Corriere della Sera, 9 gennaio 2019
Sott’acqua per togliere le mine dai mari
Quarantacinquemila ordigni esplosivi sono stati disinnescati dai palombari della Marina militare nelle acque italiane nel 2018. Una quantità che stabilisce un record (rispetto ai decenni passati) e che rimanda a un fenomeno poco conosciuto ma reale: da Monfalcone a Trapani, il mare è un immenso arsenale di armi sepolte. Sulla terra è più facile averne memoria. Cimiteri, monumenti, colonne, obelischi e ossari sono visibili. Segnano il ricordo di due guerre mondiali e l’eredità di cruente battaglie militari. In mare tutto ciò non si vede, perché la storia è come adagiata sui fondali. Di tanto in tanto però riemerge e torna a galla. Le decine di migliaia di esplosivi distrutti ogni anno sono lì a testimoniarlo. In molti casi si tratta di congegni inesplosi. Spesso si trovano vicino a paesi, scogliere, sfiorati dai sub sportivi. Alcuni finiscono nelle reti dei pescherecci.
Agosto, Catania, pochi metri da uno stabilimento balneare. Un bagnante sta entrando in acqua e nota a 40 centimetri di profondità strani oggetti. Intervengono i palombari che individuano proiettili e una bomba a mano italiana tipo Srcm. Giacevano inesplosi in quelle acque da oltre 70 anni. «Il numero record del 2018 si spiega anche con le accresciute segnalazioni delle persone, soprattutto sub sportivi», spiega il comandante Giampaolo Trucco, capo Nucleo informazione dei palombari di Comsubin (Comando Subacquei ed Incursori, con sede a La Spezia).
I palombari – fino al 28 gennaio è aperto il bando di concorso all’Accademia navale per accedere a questa carriera, per informazioni: urp@marina.difesa – giocano un ruolo centrale in questa opera di rimozione. Hanno conoscenze, mezzi e capacità (come andare sotto fino a 300 metri, unici al mondo) che altri non hanno.
Mezzi e conoscenze
Gli esperti della Marina si immergono fino a 300 metri di profondità
In acqua si trovano molti ordigni di tipo non marittimo. La cosa si spiega per due motivi. Le circa 160 mila tonnellate di esplosivo lanciate dagli aerei alleati tra il 1940 e il 1945. E l’enorme quantità buttata in mare a conflitto finito. «Subito dopo la fine della Seconda guerra mondiale gli arsenali erano pieni di armi e munizioni», spiega lo storico Leonardo Goni. «Bisognava eliminarle per evitare esplosioni più o meno accidentali o che potessero essere utilizzate per altri fini. Il modo migliore per sbarazzarsene era gettarli in mare, nei fiumi o nei laghi. All’epoca il problema ambientale non era percepito».

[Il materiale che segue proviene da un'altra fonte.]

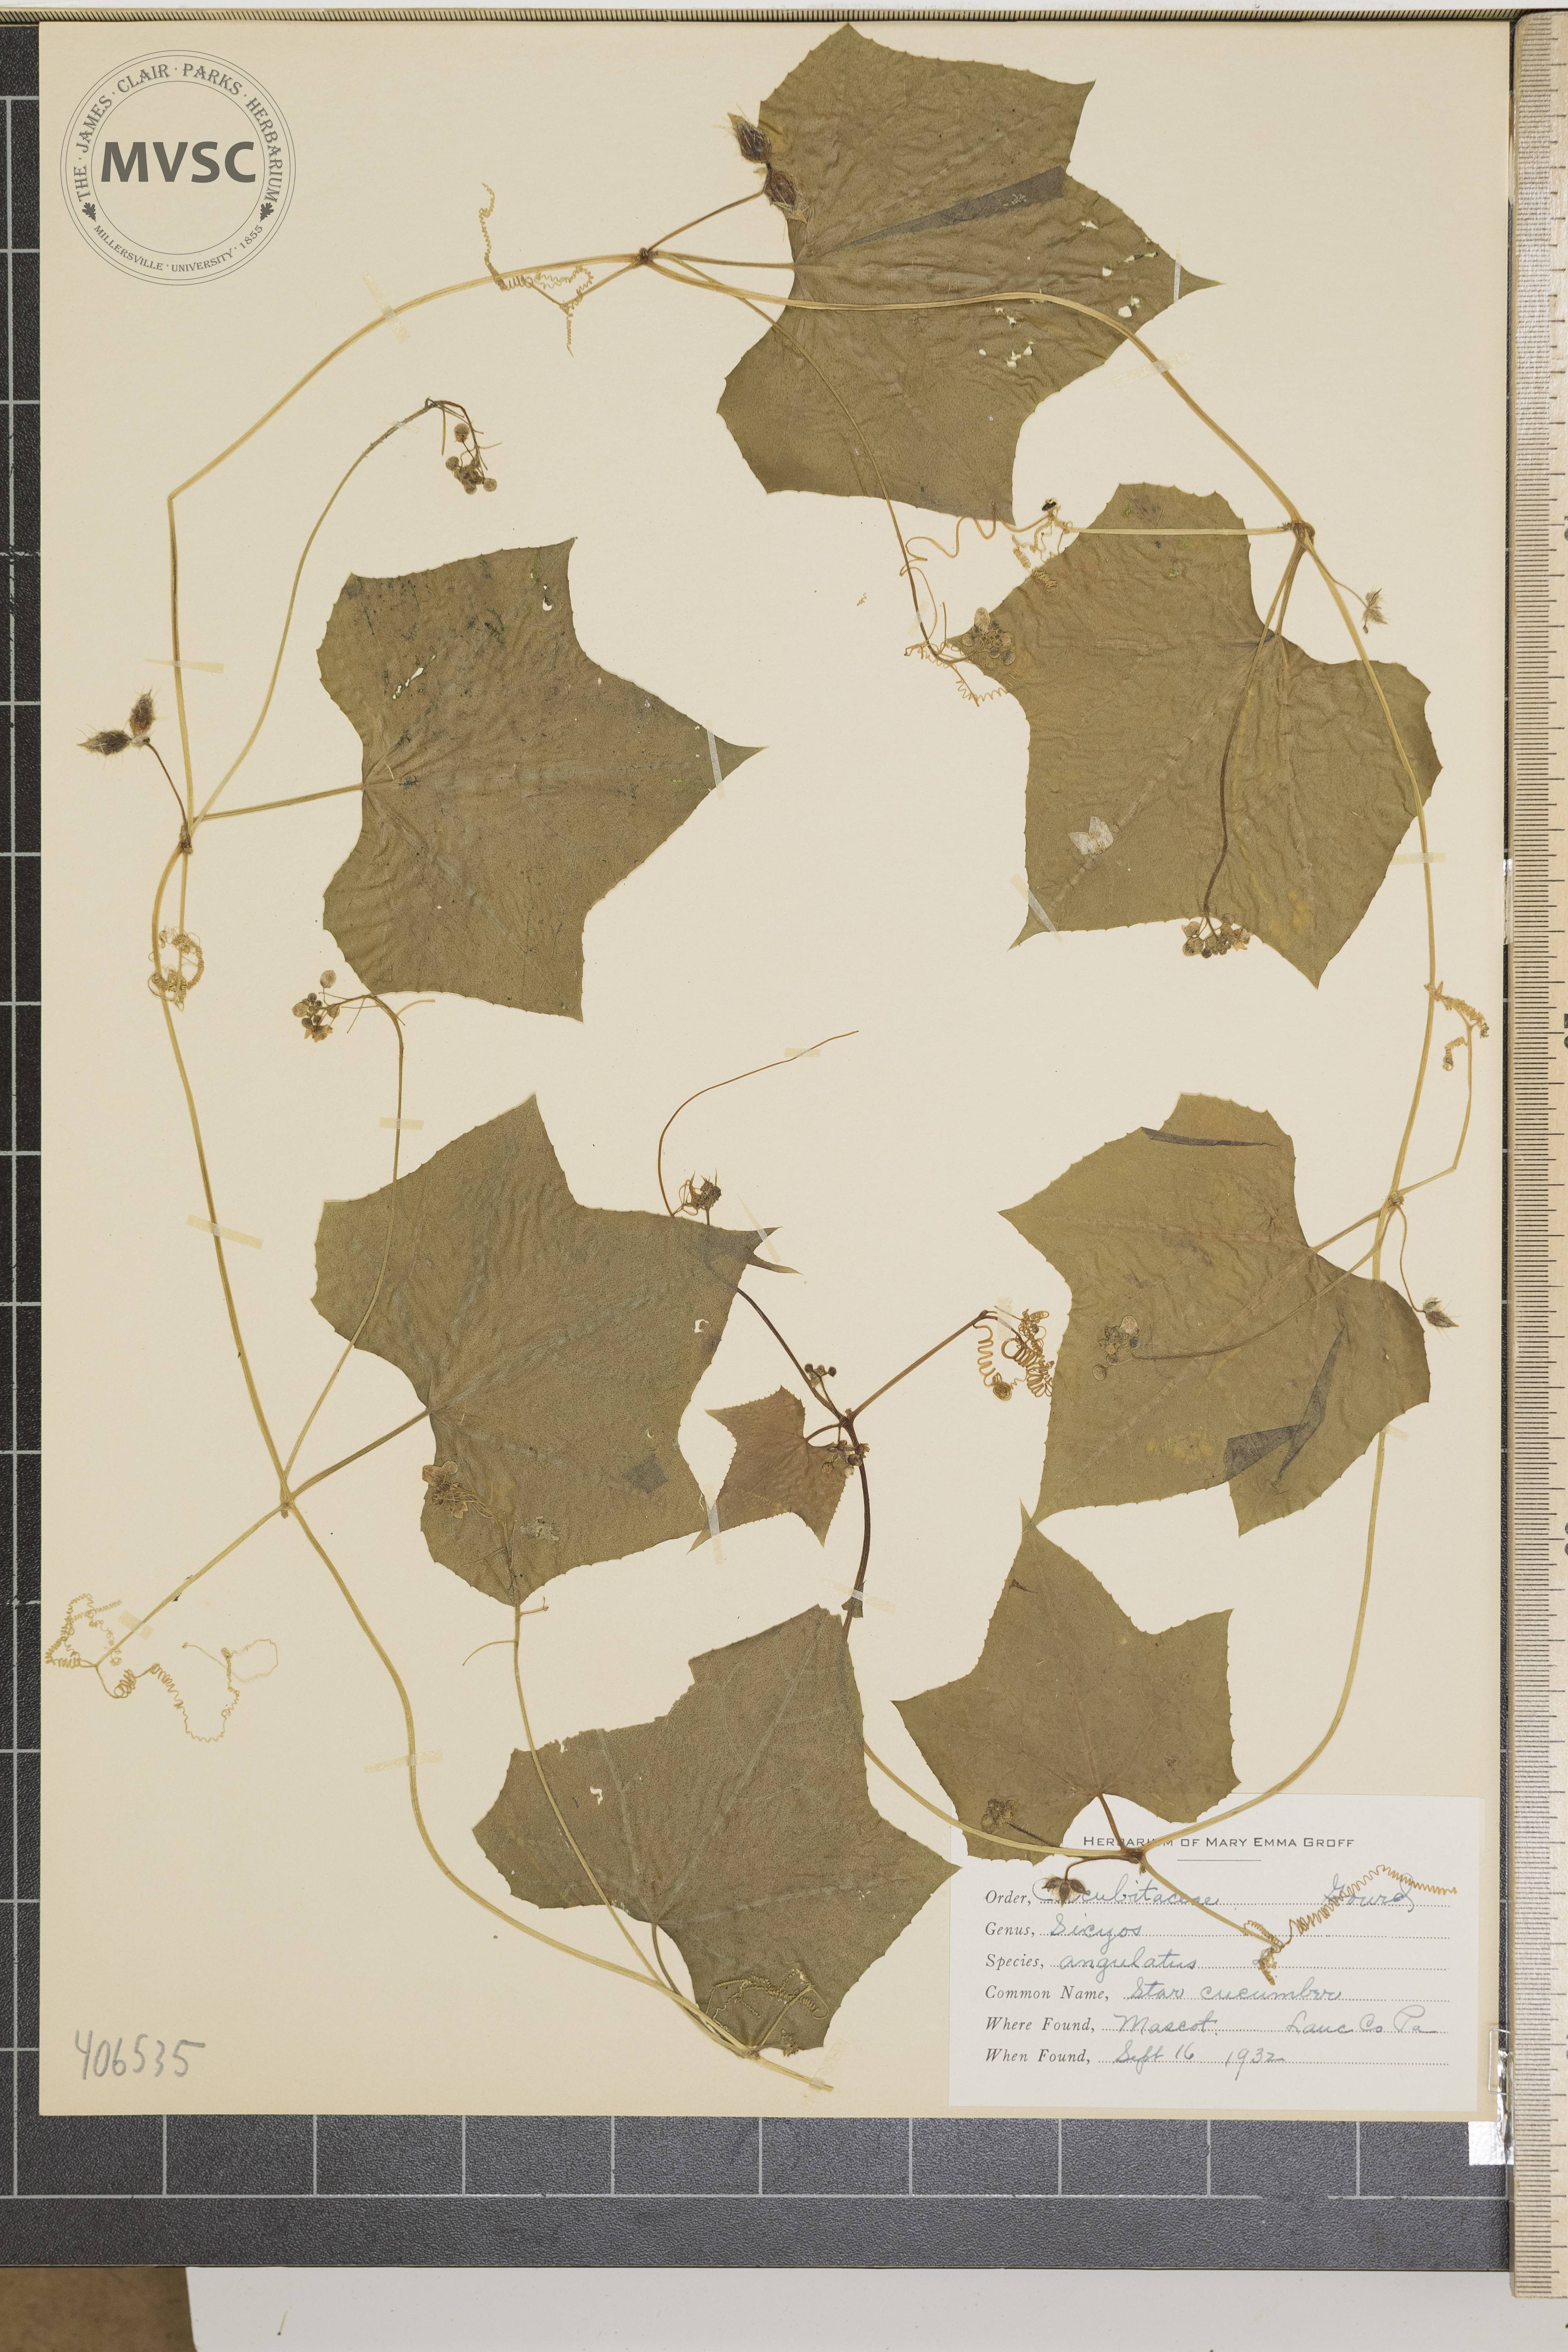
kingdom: Plantae
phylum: Tracheophyta
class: Magnoliopsida
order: Cucurbitales
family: Cucurbitaceae
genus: Sicyos
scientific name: Sicyos angulatus
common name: Star Cucumber
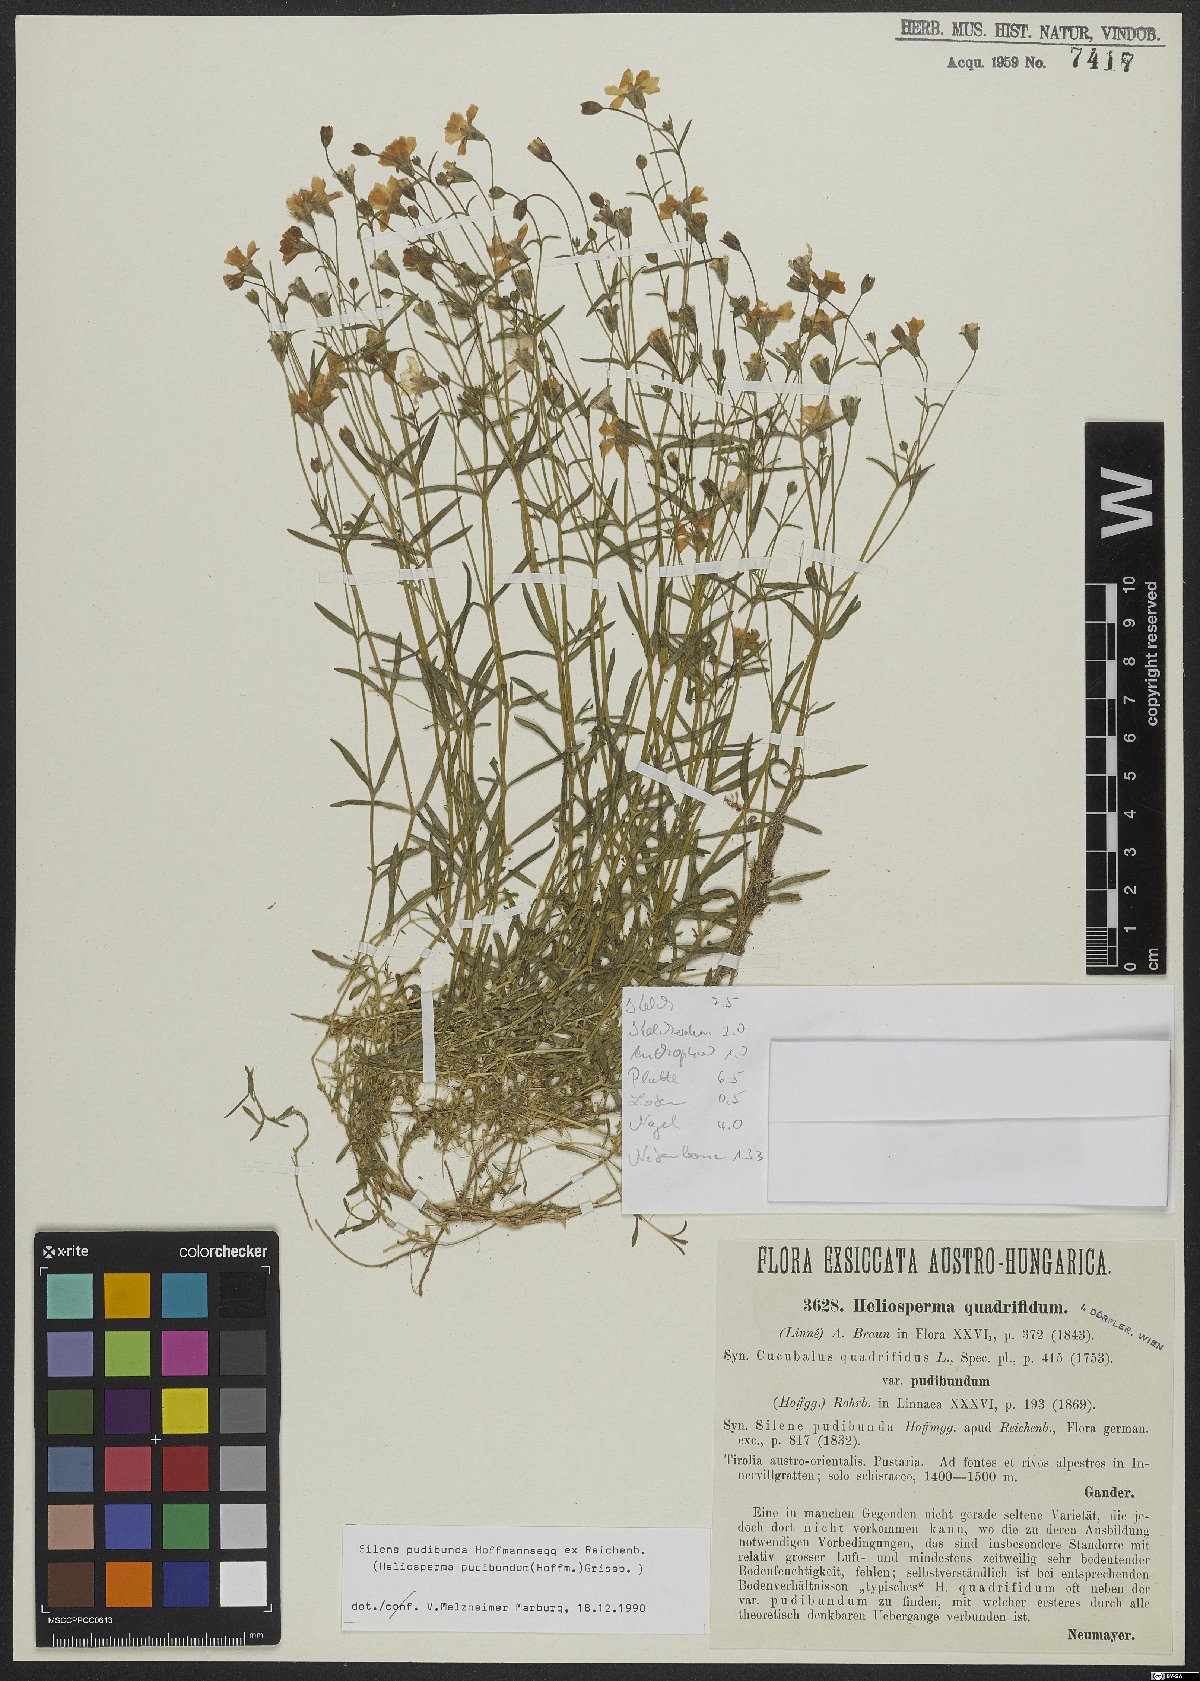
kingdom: Plantae
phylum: Tracheophyta
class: Magnoliopsida
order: Caryophyllales
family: Caryophyllaceae
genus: Heliosperma
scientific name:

Che il mare fosse un enorme arsenale militare non è sfuggito alle mafie. Il tritolo usato per le stragi di Capaci e di via D’Amelio (tra 1.280 e 1.340 kg di esplosivo) sarebbe stato recuperato da residuati bellici, bombe inesplose lanciate dagli aerei contro i sottomarini. La ‘ndrangheta per anni s’è rifornita da un mercantile, il Laura C, affondato nel 1941 al largo della costa reggina, davanti a Saline Ioniche. Era adagiato a circa 60 metri di profondità, con un ingente quantitativo di esplosivo nella stiva. Resta l’episodio forse più grave, a lungo taciuto: l’esplosione al largo di Bari nel 1943 della nave americana John Harvey, dotata di armi chimiche (540 tonnellate di gas iprite). La realtà ci dice che una bonifica definitiva non è stata fatta.
Le operazioni condotte dai palombari nel 2018 sono una cinquantina. Le più recenti si sono svolte tra novembre e dicembre. In quei giorni un peschereccio ha tirato su tre mine anticarro e un panetto di tritolo. Cinque granate d’artiglieria e casse di munizioni sono state rinvenute tra i resti del relitto della Regia Torpediniera Lince, affondata da un sommergibile britannico. In un caso si è rischiata la vita dei militari, per il tipo di operazione classificata ad alto rischio. È successo a Fano, sul lungomare Sassonia, dove a marzo è stata ritrovata una bomba d’aereo inglese MK6 di 250 chili, innescata accidentalmente. I palombari sono entrati in azione, la Ferrovia Adriatica è stata bloccata per ore e 23 mila persone sono state evacuate. La bomba è stata distrutta in mare.